- [WHAT TO WORK ON]: Find the line containing "the scene) (millimetres)." in the records below. Copy exactly that line and each one after it, ending at the line containing "490 60 130250", and nothing more.

- [DATA UNDER STUDY]:
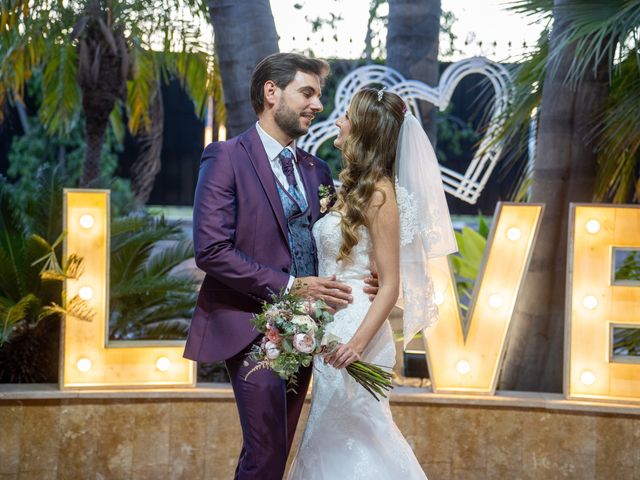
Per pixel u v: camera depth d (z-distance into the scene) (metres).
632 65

==

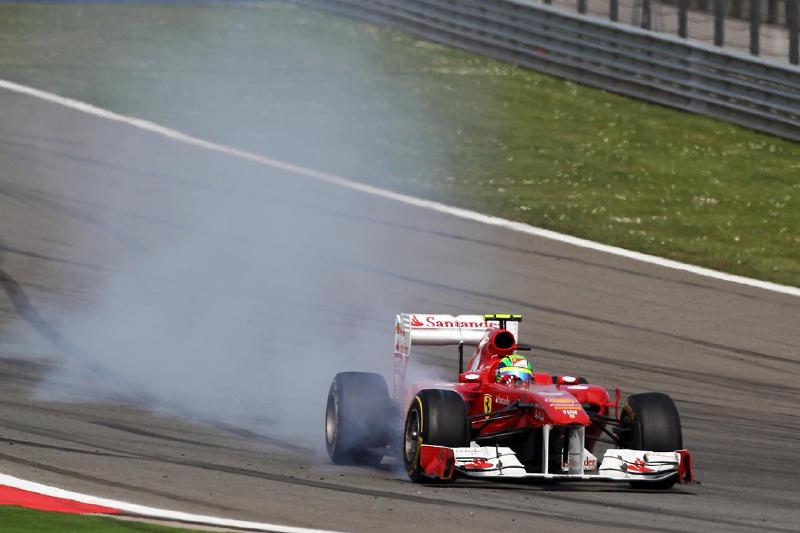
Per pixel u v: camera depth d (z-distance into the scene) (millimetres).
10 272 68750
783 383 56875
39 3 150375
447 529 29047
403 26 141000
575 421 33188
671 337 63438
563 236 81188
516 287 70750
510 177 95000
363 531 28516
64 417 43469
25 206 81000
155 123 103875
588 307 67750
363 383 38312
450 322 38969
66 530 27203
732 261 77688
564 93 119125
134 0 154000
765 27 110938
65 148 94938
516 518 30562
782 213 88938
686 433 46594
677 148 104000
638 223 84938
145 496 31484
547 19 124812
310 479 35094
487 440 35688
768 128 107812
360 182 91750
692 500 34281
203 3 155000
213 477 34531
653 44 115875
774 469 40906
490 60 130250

- [ANSWER TO THIS EXERCISE]:
Per pixel u v: camera depth d (z-distance into the scene) (millimetres).
10 272 68750
783 383 56875
39 3 150375
447 529 29047
403 26 141000
575 421 33188
671 337 63438
563 236 81188
516 287 70750
510 177 95000
363 531 28516
64 417 43469
25 206 81000
155 123 103875
588 307 67750
363 383 38312
450 322 38969
66 530 27203
732 261 77688
564 93 119125
134 0 154000
765 27 110938
65 148 94938
516 518 30562
782 213 88938
686 433 46594
677 148 104000
638 223 84938
145 496 31484
547 19 124812
310 479 35094
487 440 35688
768 128 107812
360 182 91750
692 500 34281
203 3 155000
213 477 34531
653 44 115875
774 469 40906
490 60 130250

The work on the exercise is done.